Parliamo dei cosiddetti seamless update, ovvero la possibilità di aggiornare il sistema operativo in background mentre lo smartphone è in esecuzione. Funzionalità che tra l’altro, è presente su altri smartphone Android. Scopriamo insieme tutti i dettagli.

 

Samsung Galaxy S21: manca ancora una funzione abbastanza banale

La funzionalità in questione altro non è che una modalità di aggiornamento software, lanciata ormai anni fa su Android e implica solamente un riavvio del dispositivo ad aggiornamento completato per applicare le modifiche. Questa modalità di update sfrutta le partizioni di tipo A/B per installare il nuovo firmware mentre il dispositivo è in esecuzione, presuppone un minor rischio di corruzione dei dati e non implica l’impossibilità a usare lo smartphone per tutto il tempo richiesto dall’installazione dell’aggiornamento.

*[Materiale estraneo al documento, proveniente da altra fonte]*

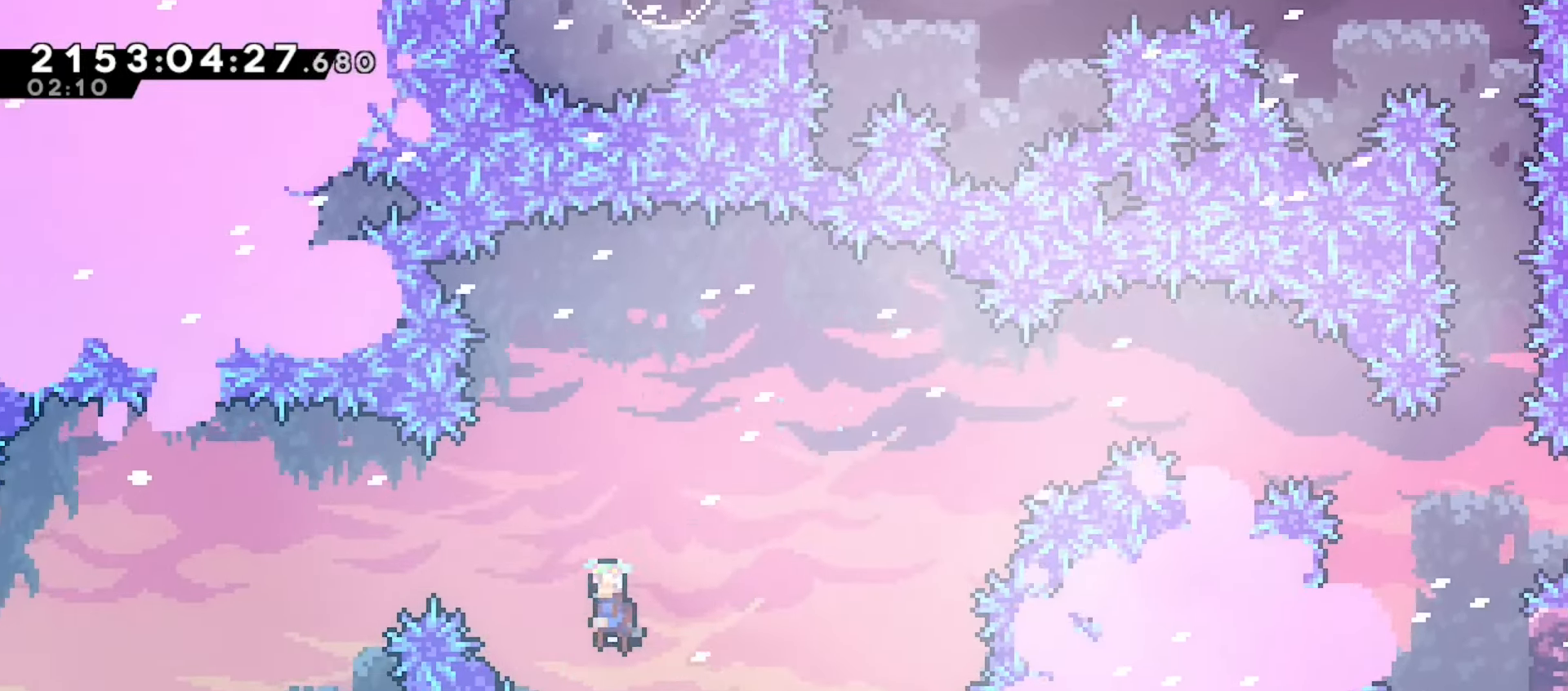
{"keys": ["left"], "events": [[233, "dash", "down"], [233, "jump", "up"], [350, "dash", "up"]]}
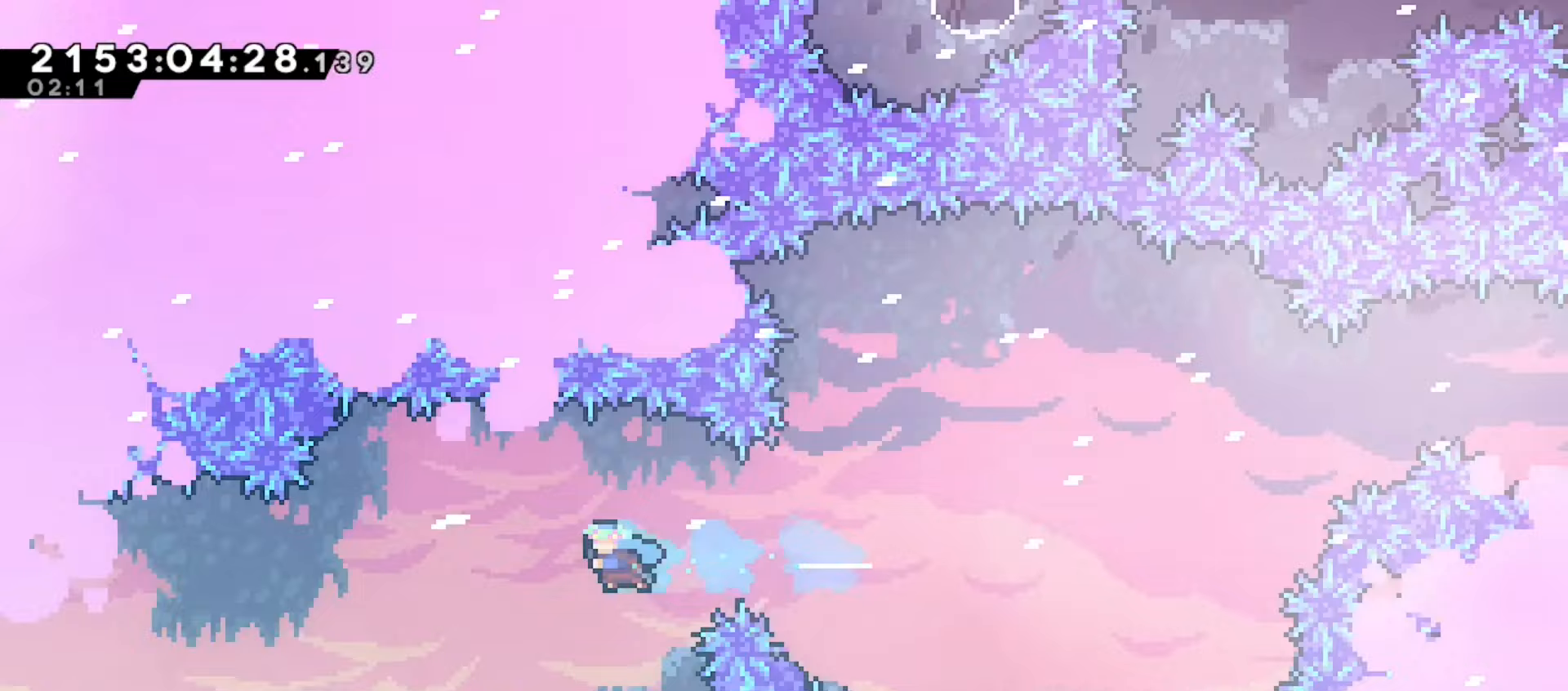
{"keys": ["down", "left"], "events": [[200, "down", "down"]]}
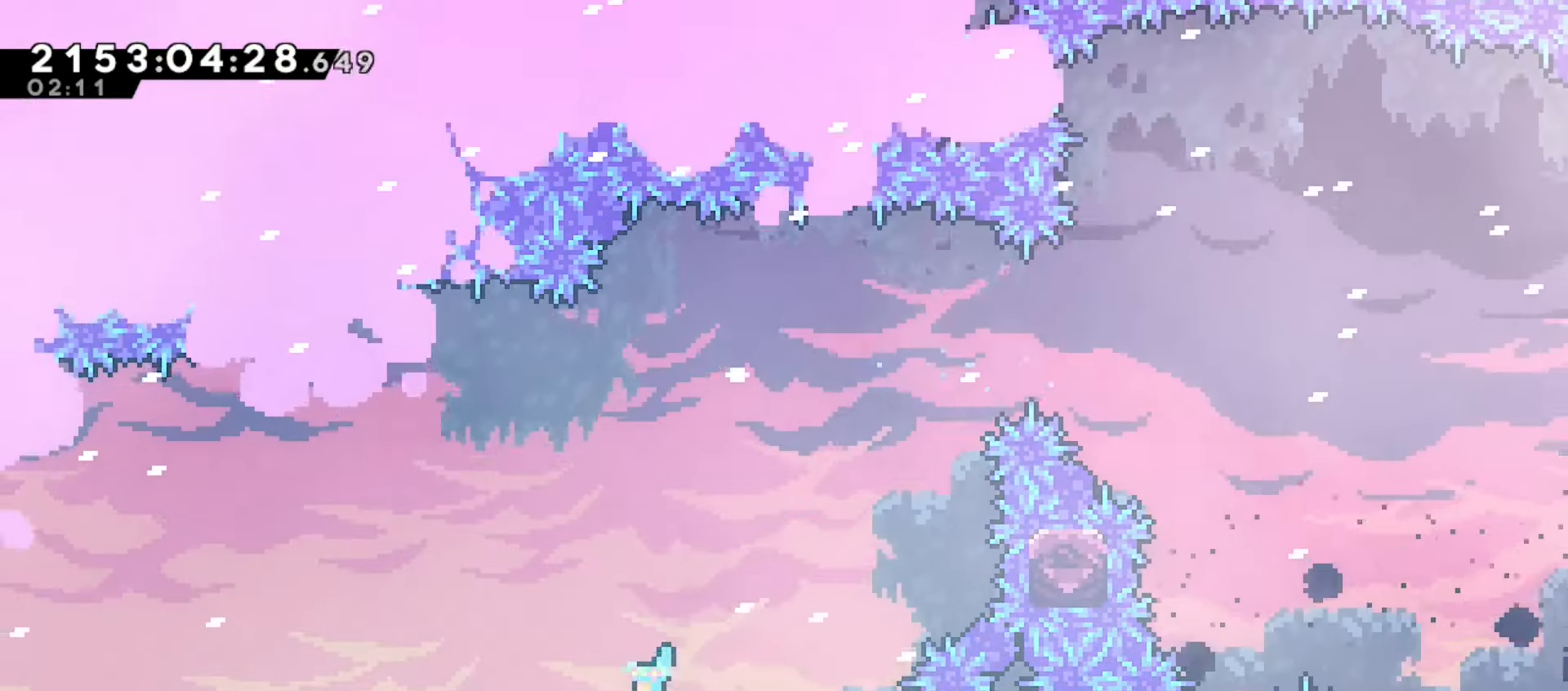
{"keys": ["down"], "events": [[300, "left", "up"]]}
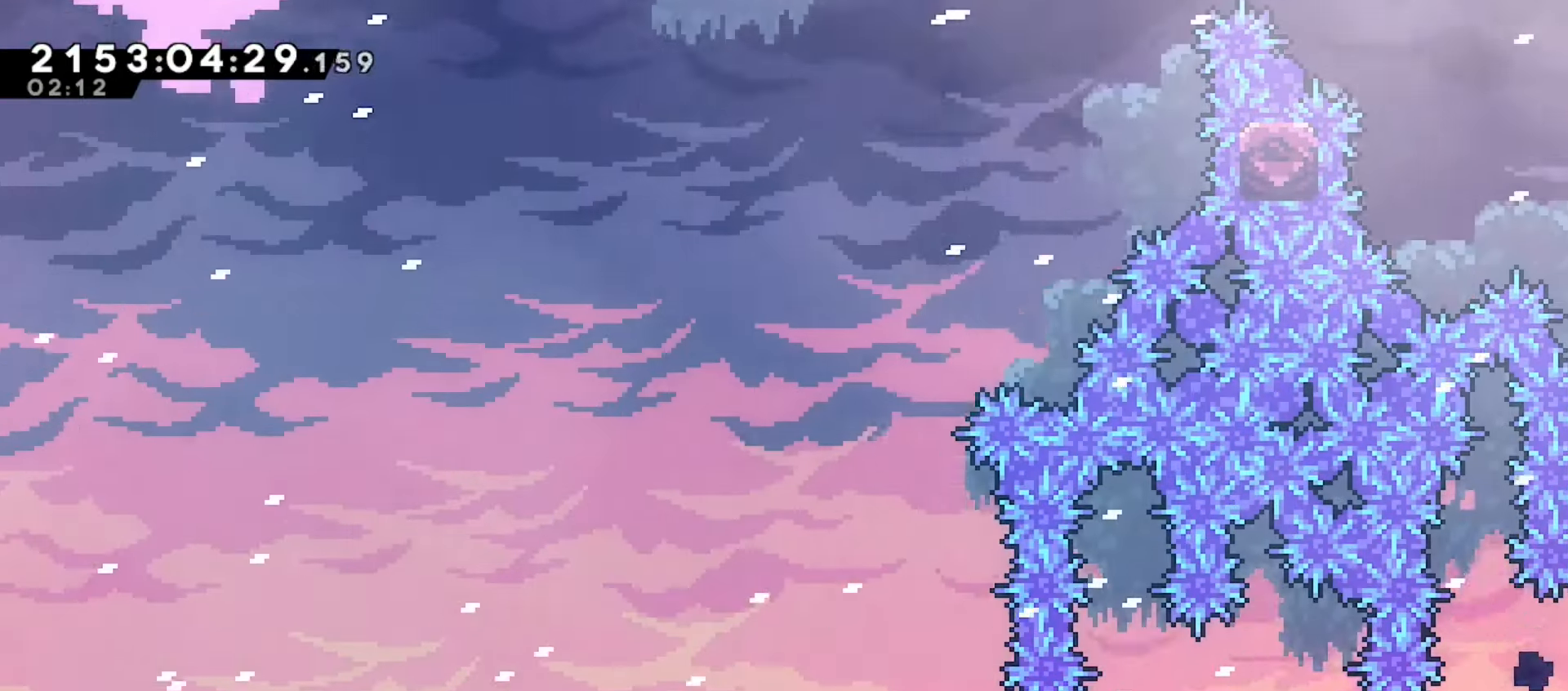
{"keys": ["down"], "events": []}
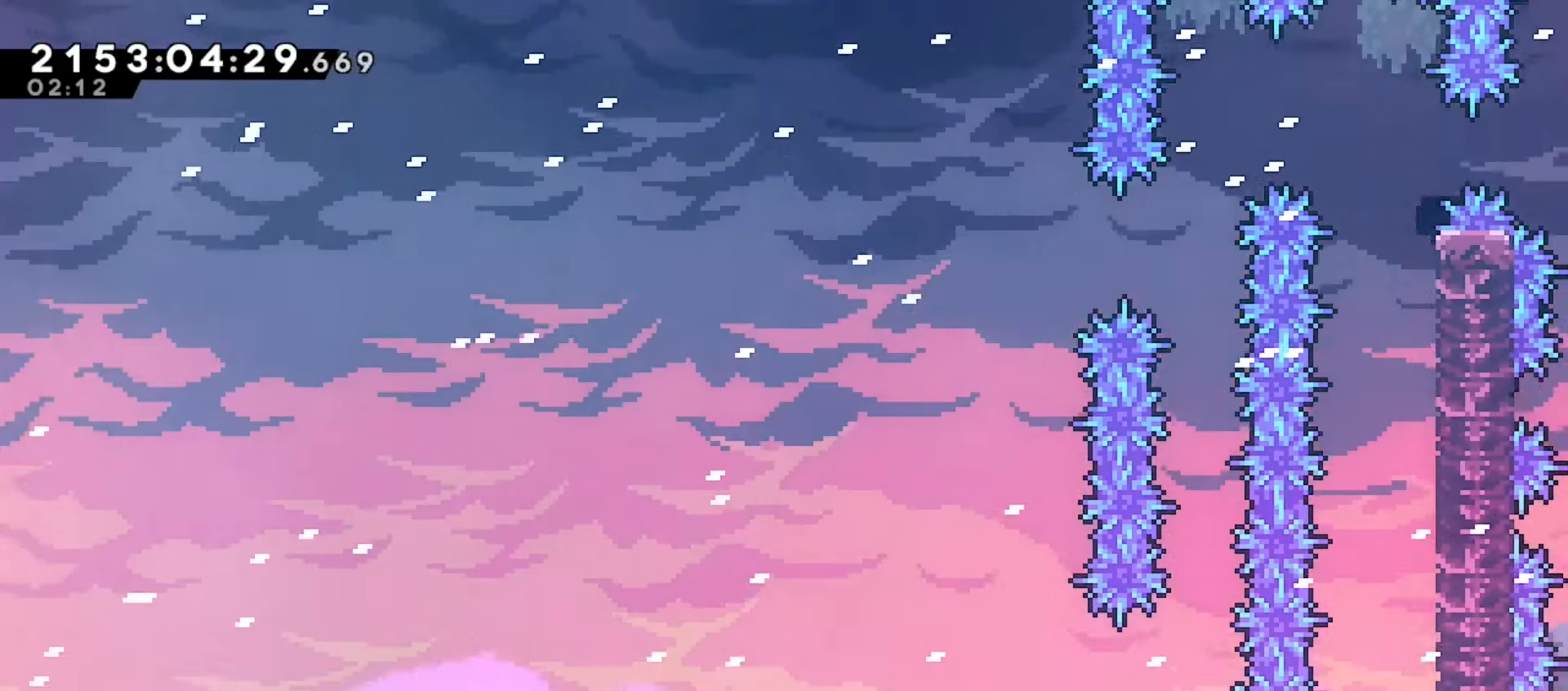
{"keys": ["down"], "events": []}
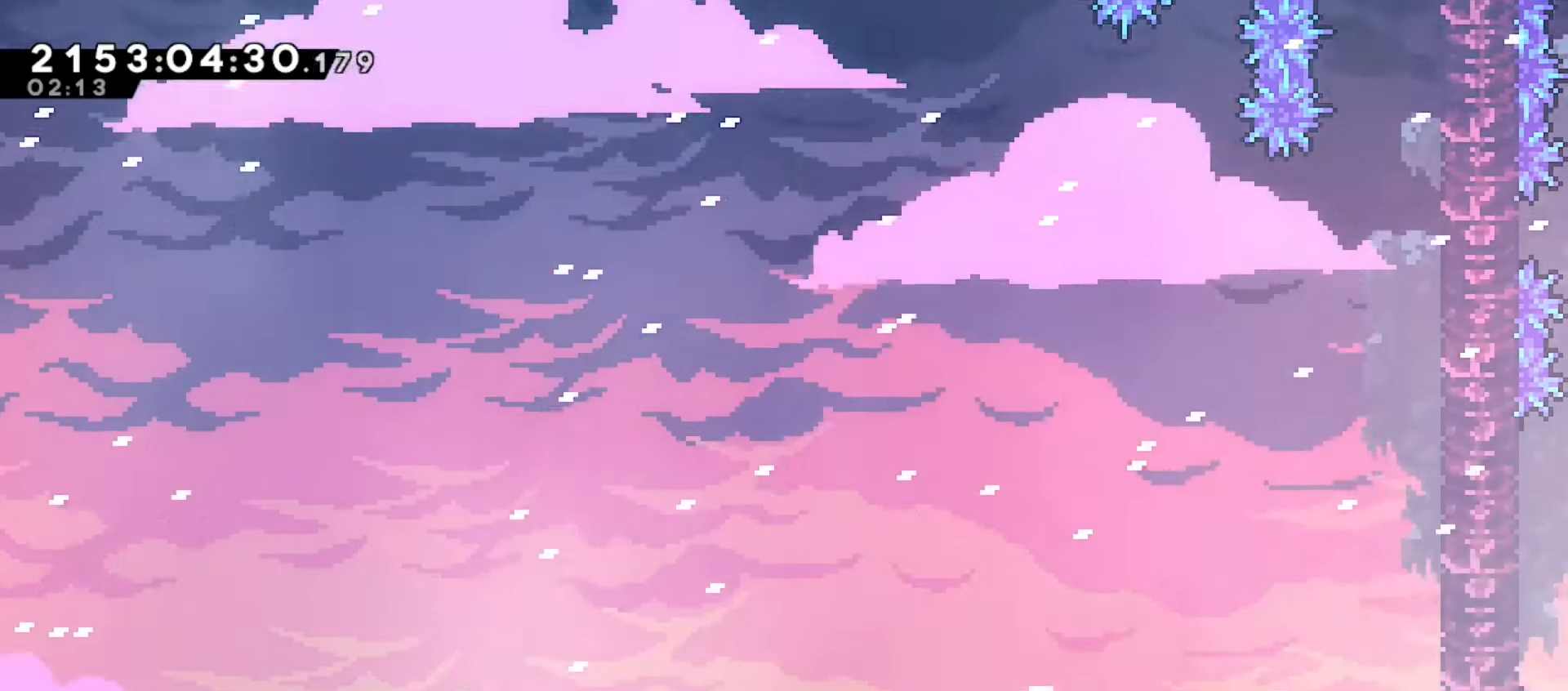
{"keys": [], "events": [[433, "down", "up"]]}
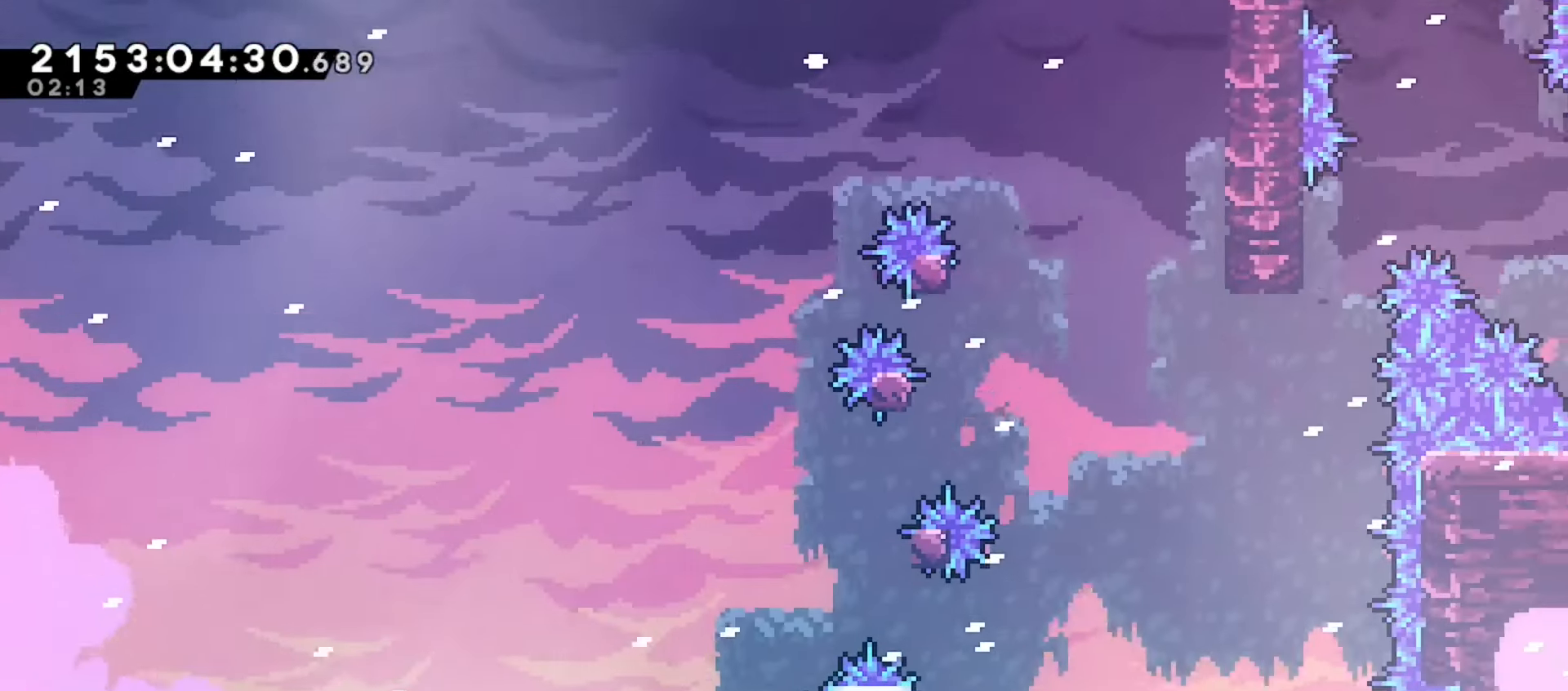
{"keys": ["grab", "left"], "events": [[283, "grab", "down"], [283, "left", "down"]]}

In precedenza, Google sembrava decisa a imporre l’obbligo di adozione degli aggiornamenti seamless per i dispositivi basati sul robottino verde a partire da Android 11. Successivamente, BigG sarebbe tornata sui suoi passi in merito a questo aspetto e Samsung non si è sentita in obbligo di implementare tale feature. Anche Max Weinbach su Twitter ha sottolineato tale mancanza nel codice sorgente dei nuovi Galaxy S21. Ulteriori indagini hanno mostrato come manchi il supporto anche a Project Treble sui Galaxy S21, sebbene tali dettagli devono essere confermati.

Per il momento rimane oscura la motivazione per cui Samsung ha deciso di non implementare ancora il supporto a una modalità di aggiornamento comoda come la seamless. Una delle ipotesi potrebbe risiedere nel voler preservare al massimo lo storage interno per l’utente, visto che gli aggiornamenti seamless presuppongono meno spazio di archiviazione a disposizione.